Selain itu, Abrar meminta DPR Aceh dan Pemerintah Aceh untuk tidak menjadikan bendera bintang bulan hanya sebagai jualan politik semata. Tetapi, lebih daripada itu, bagaimana isi-isi kesepahaman di Helsinki, Finlandia tersebut dapat dijalankan dengan tepat.

“Kita berharap isu bendera Aceh tidak hanya menjadi alat jualan politik musiman. Ini harus benar-benar dituntaskan,” paparnya.

Lebih lanjut, Abrar menguraikan, seharusnya dengan usia perdamaian Aceh yang sudah 17 tahun, persoalan ini menjadi renungan bagi kita bersama, apalagi terkait progres menjalankan perjanjian damai di Helsinki.

Baca juga: Tu Bulqaini: Kehadiran Partai PAS Sebagai Pertaruhan

Dengan itu, tambah Abrar lagi, perkara bendera harus segera dituntaskan supaya masyarakat dapat merasakan makna damai yang sebenarnya. Begitu juga dengan poin-poin lainnya. Itu juga perlu beriringan diselesaikan sehingga masyarakat juga dapat merasakan nikmat dari damai yang telah berjalan ini.

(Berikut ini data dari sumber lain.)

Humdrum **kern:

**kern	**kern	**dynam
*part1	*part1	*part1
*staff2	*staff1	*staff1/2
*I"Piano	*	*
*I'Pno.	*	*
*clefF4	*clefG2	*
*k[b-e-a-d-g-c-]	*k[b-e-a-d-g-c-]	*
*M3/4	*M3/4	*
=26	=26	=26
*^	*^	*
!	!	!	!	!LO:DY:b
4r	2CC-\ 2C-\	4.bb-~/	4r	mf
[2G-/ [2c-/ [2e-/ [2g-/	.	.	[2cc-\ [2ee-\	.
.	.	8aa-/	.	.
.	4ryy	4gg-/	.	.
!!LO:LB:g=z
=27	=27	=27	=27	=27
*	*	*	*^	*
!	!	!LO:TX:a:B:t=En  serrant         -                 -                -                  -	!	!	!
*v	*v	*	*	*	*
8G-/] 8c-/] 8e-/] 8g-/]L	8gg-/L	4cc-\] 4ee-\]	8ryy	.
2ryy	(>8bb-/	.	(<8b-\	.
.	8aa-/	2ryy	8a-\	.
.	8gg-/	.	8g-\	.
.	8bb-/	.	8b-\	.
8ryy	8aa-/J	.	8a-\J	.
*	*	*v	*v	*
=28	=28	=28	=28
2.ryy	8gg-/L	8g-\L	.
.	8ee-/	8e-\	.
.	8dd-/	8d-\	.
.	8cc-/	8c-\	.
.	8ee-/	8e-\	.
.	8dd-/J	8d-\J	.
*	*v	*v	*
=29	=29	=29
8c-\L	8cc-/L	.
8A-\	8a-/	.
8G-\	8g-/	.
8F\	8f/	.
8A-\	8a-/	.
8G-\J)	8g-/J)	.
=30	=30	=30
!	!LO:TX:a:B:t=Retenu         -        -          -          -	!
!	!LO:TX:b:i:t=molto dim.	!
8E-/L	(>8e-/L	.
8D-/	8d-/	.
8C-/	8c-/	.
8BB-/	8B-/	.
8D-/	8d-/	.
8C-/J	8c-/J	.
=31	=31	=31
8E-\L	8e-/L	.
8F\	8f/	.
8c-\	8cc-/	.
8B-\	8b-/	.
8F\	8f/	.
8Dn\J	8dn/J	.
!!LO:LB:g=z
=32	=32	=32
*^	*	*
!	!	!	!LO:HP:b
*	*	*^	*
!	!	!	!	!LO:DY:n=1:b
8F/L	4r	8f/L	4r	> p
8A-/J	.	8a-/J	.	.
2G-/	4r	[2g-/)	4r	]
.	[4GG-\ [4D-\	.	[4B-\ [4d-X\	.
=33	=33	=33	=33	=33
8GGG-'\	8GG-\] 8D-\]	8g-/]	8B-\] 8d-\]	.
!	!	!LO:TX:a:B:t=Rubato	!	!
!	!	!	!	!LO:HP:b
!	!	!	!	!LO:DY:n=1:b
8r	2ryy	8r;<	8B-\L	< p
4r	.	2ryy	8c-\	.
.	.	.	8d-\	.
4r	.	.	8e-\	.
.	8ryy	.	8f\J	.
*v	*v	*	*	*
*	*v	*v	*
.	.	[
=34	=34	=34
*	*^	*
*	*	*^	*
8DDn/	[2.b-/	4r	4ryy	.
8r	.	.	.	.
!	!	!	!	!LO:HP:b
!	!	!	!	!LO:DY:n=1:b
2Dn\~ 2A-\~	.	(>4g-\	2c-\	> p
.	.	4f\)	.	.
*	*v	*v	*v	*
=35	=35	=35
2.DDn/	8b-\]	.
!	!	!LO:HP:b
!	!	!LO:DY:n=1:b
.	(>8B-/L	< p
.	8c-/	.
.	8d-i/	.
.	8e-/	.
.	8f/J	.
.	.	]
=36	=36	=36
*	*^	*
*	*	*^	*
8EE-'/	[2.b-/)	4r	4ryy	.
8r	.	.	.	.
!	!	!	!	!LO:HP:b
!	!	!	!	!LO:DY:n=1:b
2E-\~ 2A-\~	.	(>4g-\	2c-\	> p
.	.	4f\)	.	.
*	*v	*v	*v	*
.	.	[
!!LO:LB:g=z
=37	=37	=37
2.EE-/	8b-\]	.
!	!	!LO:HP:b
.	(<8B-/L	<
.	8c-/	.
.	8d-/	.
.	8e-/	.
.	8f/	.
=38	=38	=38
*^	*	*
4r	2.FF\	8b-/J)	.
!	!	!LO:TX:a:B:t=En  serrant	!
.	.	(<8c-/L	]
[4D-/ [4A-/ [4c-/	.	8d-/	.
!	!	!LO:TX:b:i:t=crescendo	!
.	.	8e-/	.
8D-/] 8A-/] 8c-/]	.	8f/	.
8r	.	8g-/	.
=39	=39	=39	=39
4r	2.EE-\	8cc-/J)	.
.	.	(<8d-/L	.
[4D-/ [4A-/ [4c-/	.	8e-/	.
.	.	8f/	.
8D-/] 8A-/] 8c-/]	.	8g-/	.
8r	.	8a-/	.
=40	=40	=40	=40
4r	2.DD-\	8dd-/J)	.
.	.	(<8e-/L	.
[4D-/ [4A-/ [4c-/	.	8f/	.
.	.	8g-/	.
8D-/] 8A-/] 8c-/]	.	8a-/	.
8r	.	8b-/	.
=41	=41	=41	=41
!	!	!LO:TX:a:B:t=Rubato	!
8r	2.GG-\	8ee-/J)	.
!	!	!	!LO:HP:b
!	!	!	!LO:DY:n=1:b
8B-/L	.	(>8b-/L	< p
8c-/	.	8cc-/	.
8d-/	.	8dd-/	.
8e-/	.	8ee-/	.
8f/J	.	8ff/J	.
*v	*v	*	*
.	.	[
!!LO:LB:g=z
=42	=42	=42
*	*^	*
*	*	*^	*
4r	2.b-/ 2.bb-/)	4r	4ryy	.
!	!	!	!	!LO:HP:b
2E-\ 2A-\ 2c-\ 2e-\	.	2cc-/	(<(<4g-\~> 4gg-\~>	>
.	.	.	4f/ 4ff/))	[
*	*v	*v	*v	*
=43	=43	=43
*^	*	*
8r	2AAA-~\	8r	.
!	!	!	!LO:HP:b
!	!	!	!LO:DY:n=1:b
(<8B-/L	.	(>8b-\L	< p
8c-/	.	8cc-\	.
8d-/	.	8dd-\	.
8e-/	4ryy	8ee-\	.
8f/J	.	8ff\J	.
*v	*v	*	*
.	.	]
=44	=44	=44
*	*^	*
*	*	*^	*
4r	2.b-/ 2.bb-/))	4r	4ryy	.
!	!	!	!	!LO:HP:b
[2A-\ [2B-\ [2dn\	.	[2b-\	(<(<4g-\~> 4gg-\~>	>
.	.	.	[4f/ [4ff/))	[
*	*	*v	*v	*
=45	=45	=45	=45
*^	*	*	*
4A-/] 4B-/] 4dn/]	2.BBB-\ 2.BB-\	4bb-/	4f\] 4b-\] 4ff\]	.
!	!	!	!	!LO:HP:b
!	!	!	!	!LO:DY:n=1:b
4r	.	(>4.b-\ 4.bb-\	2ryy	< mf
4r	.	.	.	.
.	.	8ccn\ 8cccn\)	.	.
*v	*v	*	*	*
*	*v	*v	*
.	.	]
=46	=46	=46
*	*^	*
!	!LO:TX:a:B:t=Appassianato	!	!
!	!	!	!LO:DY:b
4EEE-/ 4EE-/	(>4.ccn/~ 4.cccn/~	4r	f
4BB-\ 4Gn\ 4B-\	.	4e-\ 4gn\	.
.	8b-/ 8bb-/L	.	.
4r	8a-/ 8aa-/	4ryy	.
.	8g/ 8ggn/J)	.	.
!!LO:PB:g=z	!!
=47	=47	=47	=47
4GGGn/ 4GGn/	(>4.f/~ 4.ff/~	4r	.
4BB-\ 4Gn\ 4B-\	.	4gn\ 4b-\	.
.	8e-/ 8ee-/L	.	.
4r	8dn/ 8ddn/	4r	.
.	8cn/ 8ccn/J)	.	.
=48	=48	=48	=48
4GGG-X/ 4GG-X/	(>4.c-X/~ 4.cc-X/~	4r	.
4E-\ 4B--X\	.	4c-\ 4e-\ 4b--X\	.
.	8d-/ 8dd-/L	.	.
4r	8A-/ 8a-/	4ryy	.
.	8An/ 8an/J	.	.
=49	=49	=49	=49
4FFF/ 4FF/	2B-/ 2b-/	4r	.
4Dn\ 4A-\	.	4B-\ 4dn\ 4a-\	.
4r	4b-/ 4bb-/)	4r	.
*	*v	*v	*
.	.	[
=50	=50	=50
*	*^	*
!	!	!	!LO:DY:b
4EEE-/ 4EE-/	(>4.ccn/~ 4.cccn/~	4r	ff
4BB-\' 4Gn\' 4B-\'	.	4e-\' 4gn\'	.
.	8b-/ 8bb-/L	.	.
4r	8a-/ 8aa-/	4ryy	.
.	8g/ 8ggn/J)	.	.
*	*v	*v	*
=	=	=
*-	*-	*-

“Tidak hanya perkara bendera saja yang harus dituntaskan. Masih ada perkara-perkara lain yang juga harus menjadi prioritas, seperti kasus pelanggaran HAM, kesejahteraan, kesehatan, pendidikan, dan lain-lain,” timpalnya.

JASA sendiri, tutur Abrar, selama ini fokus mengawal proses implementasi poin-poin yang tertuang dalam Memorandum Of Understanding (MoU) Hensinki, pelanggaran HAM  dan Otonomi Khusus (Otsus).[]

Penulis: Adam Zainal
Editor: Thayeb Loh Angen.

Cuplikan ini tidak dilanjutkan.